NEW YORK (1010 WINS) — Five current and former senior employees of the MTA are accused of a lucrative overtime scheme that cost the transit agency more than $1 million.
Prosecutors say the Long Island Rail Road and New York City Transit workers falsely claimed to have worked hundreds of hours of overtime while they were instead at home, on family vacation or bowling.
The alleged fraud happened in 2018.
"These defendants allegedly made themselves some of the highest-paid employees at the entire MTA by claiming extraordinary, almost physically impossible, amounts of overtime," said Audrey Strauss, acting United States attorney for the Southern District of New York. "As alleged, those almost impossible claims were fueled by brazen, repeated fraud."

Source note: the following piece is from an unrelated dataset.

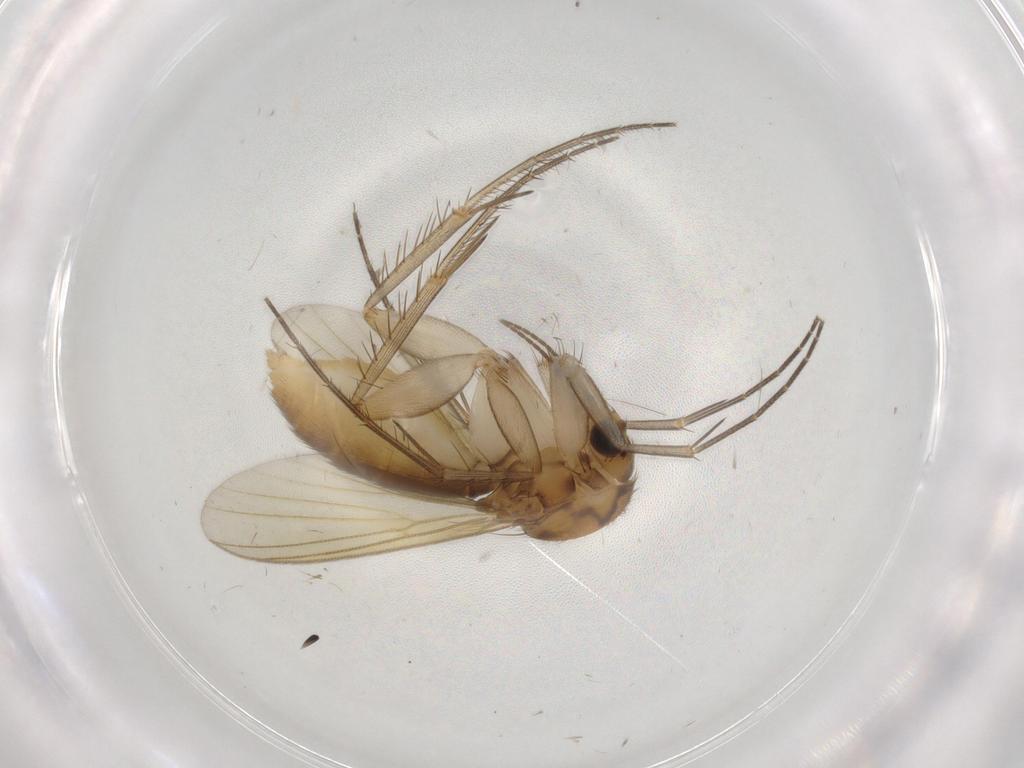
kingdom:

Authorities say one of the defendants, identified as 56-year-old Thomas Caputo of Holbrook, claimed to have worked 3,864 overtime hours, on top of 1,682 regular hours, which would have amounted to him working approximately 10 hours of overtime every day, for 365 days, in addition to his regular 40-hour work week.
He was paid about $461,000 by the MTA, making him the highest paid employee at the agency in 2018, earning even more than the chairman of the transit agency.
The other four defendants were each paid over $240,000 in overtime, putting each of them within the top 12 highest paid employees at the MTA during 2018.
"This type of double-dealing directly contributes to rising MTA fares for the average, hardworking commuter," FBI Assistant Director William F. Sweeney Jr. said. "Today these individuals learned the end of this line is the federal courthouse here in Lower Manhattan."
Caputo, and the other defendants who are identified as 56-year-old Joseph Ruzzo of Levittown, 50-year-old John Nugent of Rocky Point, 51-year-old Joseph Balestra of Blue Point and 42-year-old Michael Gundersen of Manalapan, New Jersey, are each charged with one count of federal program fraud, which carries a maximum sentence of 10 years in prison.